Per Sergio intendo il Presidente della Repubblica Italiana, Sergio Mattarella, grazie per come ha affrontato lo spinoso ricordo sulle foibe. Spinoso per tutti i suoi predecessori al Colle, poiché mai nessuno aveva parlato forte e chiaro come Mattarella ieri, stupendo tutti, diciamo la verità. Quella verità tenuta nascosta da troppo tempo tesa a nascondere le abiure della storia. Una negazione formulata e dettata al fine di uno sciagurato disegno politico avente una matrice univoca: il comunismo italiano ed i suoi derivati, ANPI in testa.
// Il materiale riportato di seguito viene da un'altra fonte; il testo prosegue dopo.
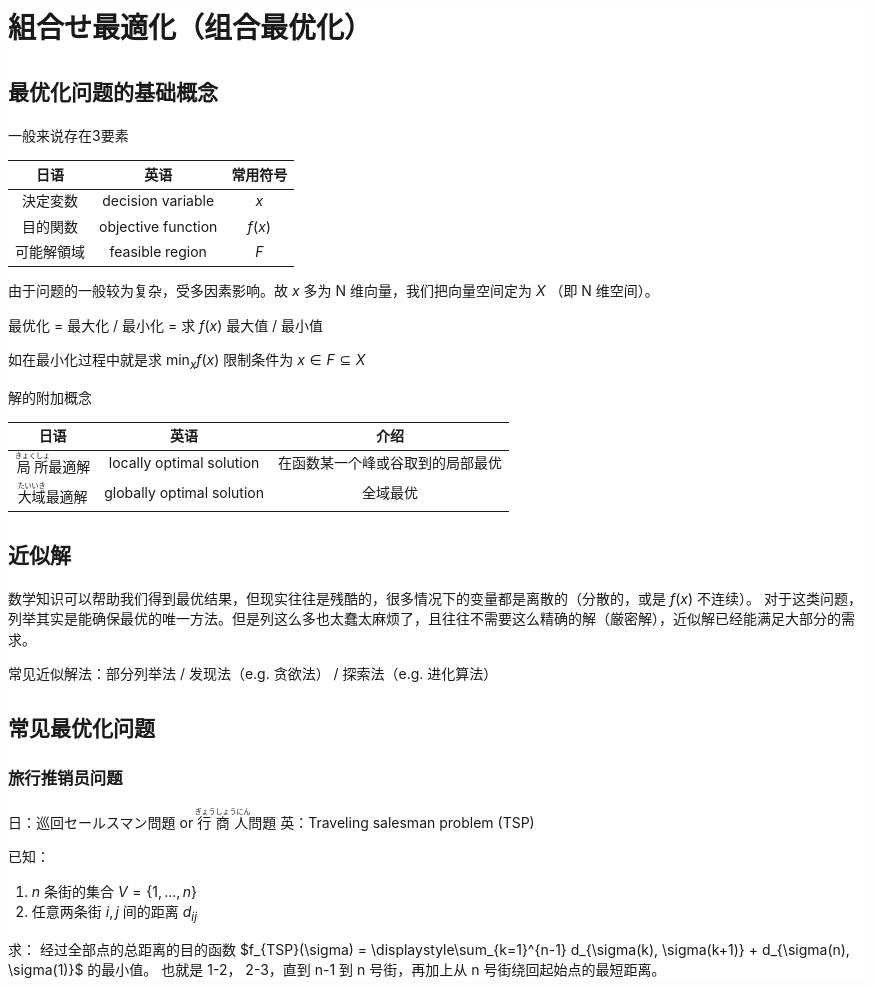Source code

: # 組合せ最適化（组合最优化）
## 最优化问题的基础概念
一般来说存在3要素

| 日语 | 英语 | 常用符号 |
| :-: | :-: | :-: |
| 決定変数 | decision variable | $x$ |
| 目的関数 | objective function | $f(x)$ |
| 可能解領域 | feasible region | $F$ |


由于问题的一般较为复杂，受多因素影响。故 $x$ 多为 N 维向量，我们把向量空间定为 $X$ （即 N 维空间）。

最优化 = 最大化 / 最小化 = 求 $f(x)$ 最大值 / 最小值

如在最小化过程中就是求 $\displaystyle\min_x f(x)$
限制条件为 $x \in F \subseteq X$

解的附加概念

| 日语 | 英语 | 介绍 |
| :-: | :-: | :-: |
| <ruby>局所<rp>（</rp><rt>きょくしょ</rt><rp>）</rp></ruby>最適解 | locally optimal solution | 在函数某一个峰或谷取到的局部最优 |
| <ruby>大域<rp>（</rp><rt>たいいき</rt><rp>）</rp></ruby>最適解 | globally optimal solution | 全域最优 |

## 近似解
数学知识可以帮助我们得到最优结果，但现实往往是残酷的，很多情况下的变量都是离散的（分散的，或是 $f(x)$ 不连续）。
对于这类问题，列举其实是能确保最优的唯一方法。但是列这么多也太蠢太麻烦了，且往往不需要这么精确的解（厳密解），近似解已经能满足大部分的需求。

常见近似解法：部分列举法 / 发现法（e.g.  贪欲法） / 探索法（e.g. 进化算法）

## 常见最优化问题
### 旅行推销员问题
日：巡回セールスマン問題 or <ruby>行商人<rp>（</rp><rt>ぎょうしょうにん</rt><rp>）</rp></ruby>問題
英：Traveling salesman problem (TSP)

已知：
1. $n$ 条街的集合 $V=\{1, ... , n\}$
2. 任意两条街 $i, j$ 间的距离 $d_{ij}$

求：
经过全部点的总距离的目的函数 $f_{TSP}(\sigma) = \displaystyle\sum_{k=1}^{n-1} d_{\sigma(k), \sigma(k+1)} + d_{\sigma(n), \sigma(1)}$ 的最小值。
也就是 1-2， 2-3，直到 n-1 到 n 号街，再加上从 n 号街绕回起始点的最短距离。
Parafrasando la strofa di una vecchia canzone di Giorgio Gaber, l’ha detto Scalfaro ma (chissà se il compianto Gaber pensava fosse stato zitto, Scalfaro, sarebbe stata buona cosa per tutti nel suo settennato caduto nell’oblio dell’inutilità) stavolta l’ha detto Sergio Matterella uscendo dall’ingessatura della retorica: la colpa di questa tragedia e della cappa di silenzio seguita ad essa è da attribuire ai comunisti slavi ed italiani. Per buona pace di Togliatti e dei suoi seguaci, compreso il loro santino laico Enrico Berlinguer poiché non poteva non sapere, compreso il “fumetto con la pipa” Pertini, compreso un Marco Rizzo ancorato all’idea sovietica e che fin troppi sprovveduti vedono in lui come l’ultimo anello dei sansepolcrini. Una bestemmia, lasciatemi dire.
Con il suo discorso, Mattarella, pur mantenendo il suo aplomb inglese riconosciuto ha garbatamente ma incisivamente espresso la verità dei fatti, e con un op-là degno di un capace equilibrista è riuscito nel ricostruire la pagina strappata della storia italiana. Bravo, Sergio! Per la prima volta abbiamo avuto il piacere di ascoltare un Presidente di tutti diversamente da chi, col voluto e sciagurato silenzio nonché con i baci d’affetto ai criminali, furono capaci solo d’infiammare gli animi dividendo gli italiani.
Bravo Sergio, dunque, e chissà se questo sarà ricordato come il primo passo per chiudere la pagina del 900. Una pagina, comunque la si pensi, oramai anacronistica se vogliamo diventare padri e partecipi di questo nuovo millennio.